Rewrite the text of every item below, replacing "Litecoin" with "Ethereum" and keeping everything else unchanged.

MATERIAL FOR THIS TASK:
※ ※ ※

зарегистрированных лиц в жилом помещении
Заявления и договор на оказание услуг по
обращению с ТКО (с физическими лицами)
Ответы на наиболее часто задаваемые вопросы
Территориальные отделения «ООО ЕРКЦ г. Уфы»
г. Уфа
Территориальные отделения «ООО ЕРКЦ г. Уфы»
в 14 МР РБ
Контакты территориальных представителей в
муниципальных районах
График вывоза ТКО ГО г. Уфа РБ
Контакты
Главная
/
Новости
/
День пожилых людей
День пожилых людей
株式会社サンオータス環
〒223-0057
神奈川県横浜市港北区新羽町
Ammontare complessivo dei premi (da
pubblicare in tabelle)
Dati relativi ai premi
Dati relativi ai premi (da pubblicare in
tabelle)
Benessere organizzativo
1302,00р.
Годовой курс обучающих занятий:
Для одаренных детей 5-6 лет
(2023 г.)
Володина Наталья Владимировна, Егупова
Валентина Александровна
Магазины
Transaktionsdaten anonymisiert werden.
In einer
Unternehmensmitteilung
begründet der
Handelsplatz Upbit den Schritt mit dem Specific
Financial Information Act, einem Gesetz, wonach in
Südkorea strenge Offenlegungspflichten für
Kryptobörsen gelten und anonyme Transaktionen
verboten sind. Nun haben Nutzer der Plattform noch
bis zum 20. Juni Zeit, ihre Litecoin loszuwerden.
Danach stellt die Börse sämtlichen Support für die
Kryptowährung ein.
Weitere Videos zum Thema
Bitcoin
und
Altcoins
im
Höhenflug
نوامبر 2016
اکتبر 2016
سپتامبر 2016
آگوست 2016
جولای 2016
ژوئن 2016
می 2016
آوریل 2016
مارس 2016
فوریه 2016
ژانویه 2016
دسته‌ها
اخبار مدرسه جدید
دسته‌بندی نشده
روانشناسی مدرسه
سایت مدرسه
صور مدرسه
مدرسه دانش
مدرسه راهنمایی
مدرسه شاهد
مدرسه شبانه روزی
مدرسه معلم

※ ※ ※

WRITTEN SOLUTION:
зарегистрированных лиц в жилом помещении
Заявления и договор на оказание услуг по
обращению с ТКО (с физическими лицами)
Ответы на наиболее часто задаваемые вопросы
Территориальные отделения «ООО ЕРКЦ г. Уфы»
г. Уфа
Территориальные отделения «ООО ЕРКЦ г. Уфы»
в 14 МР РБ
Контакты территориальных представителей в
муниципальных районах
График вывоза ТКО ГО г. Уфа РБ
Контакты
Главная
/
Новости
/
День пожилых людей
День пожилых людей
株式会社サンオータス環
〒223-0057
神奈川県横浜市港北区新羽町
Ammontare complessivo dei premi (da
pubblicare in tabelle)
Dati relativi ai premi
Dati relativi ai premi (da pubblicare in
tabelle)
Benessere organizzativo
1302,00р.
Годовой курс обучающих занятий:
Для одаренных детей 5-6 лет
(2023 г.)
Володина Наталья Владимировна, Егупова
Валентина Александровна
Магазины
Transaktionsdaten anonymisiert werden.
In einer
Unternehmensmitteilung
begründet der
Handelsplatz Upbit den Schritt mit dem Specific
Financial Information Act, einem Gesetz, wonach in
Südkorea strenge Offenlegungspflichten für
Kryptobörsen gelten und anonyme Transaktionen
verboten sind. Nun haben Nutzer der Plattform noch
bis zum 20. Juni Zeit, ihre Ethereum loszuwerden.
Danach stellt die Börse sämtlichen Support für die
Kryptowährung ein.
Weitere Videos zum Thema
Bitcoin
und
Altcoins
im
Höhenflug
نوامبر 2016
اکتبر 2016
سپتامبر 2016
آگوست 2016
جولای 2016
ژوئن 2016
می 2016
آوریل 2016
مارس 2016
فوریه 2016
ژانویه 2016
دسته‌ها
اخبار مدرسه جدید
دسته‌بندی نشده
روانشناسی مدرسه
سایت مدرسه
صور مدرسه
مدرسه دانش
مدرسه راهنمایی
مدرسه شاهد
مدرسه شبانه روزی
مدرسه معلم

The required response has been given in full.